Thouless energy and multifractality across the many-body localization transition

TL;DR

This paper investigates the many-body localization transition by analyzing matrix elements, revealing a broad critical region with multifractality and a breakdown of thermalization, providing new insights into the critical behavior of disordered quantum systems.

Contribution

It introduces a detailed analysis of off-diagonal matrix elements across the MBL transition, identifying a critical region with multifractality and elucidating the behavior of the Thouless energy.

Findings

Identification of a wide critical region around the MBL transition

Observation of multifractality in matrix elements during the transition

Thouless energy becomes smaller than level spacing in the critical region

Abstract

Thermal and many-body localized phases are separated by a dynamical phase transition of a new kind.

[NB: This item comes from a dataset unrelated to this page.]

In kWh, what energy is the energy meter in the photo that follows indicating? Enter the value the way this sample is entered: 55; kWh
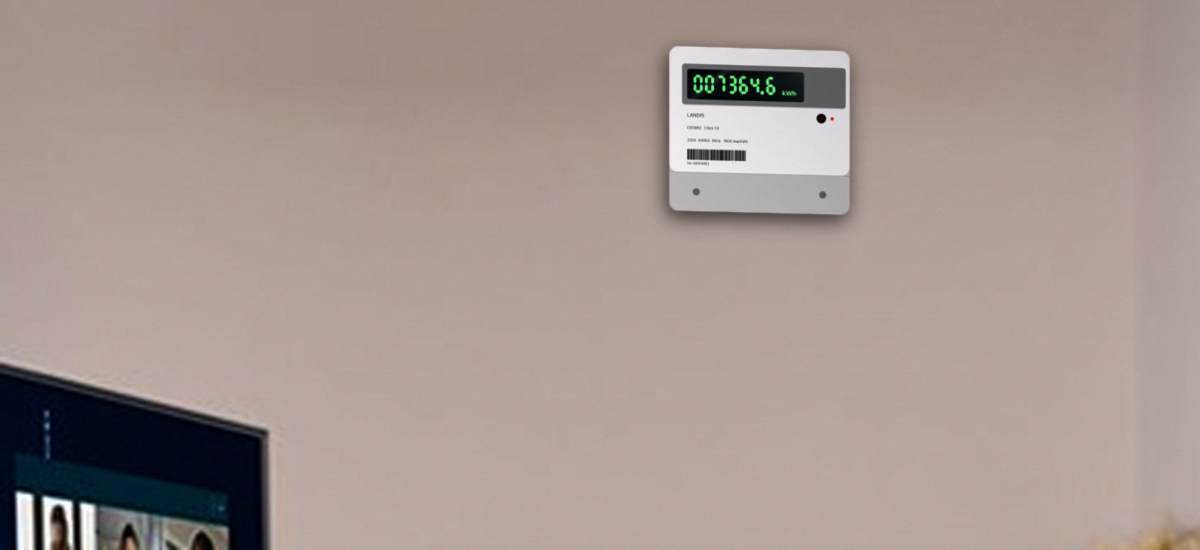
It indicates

We analyze the distribution of off-diagonal matrix elements of local operators across the many-body localization transition (MBLT) in a disordered spin chain, and use it to characterize the breakdown of the eigenstate thermalization hypothesis and to extract the many-body Thouless energy. We find a wide critical region around the MBLT, where Thouless energy becomes smaller than the level spacing, while matrix elements show critical dependence on the energy difference. In the same region, matrix elements, viewed as amplitudes of a fictitious wave function, exhibit strong multifractality. Our findings show that the correlation length becomes larger than the accessible system sizes in a broad range of disorder strength values, and shed light on the critical behaviour of MBL systems.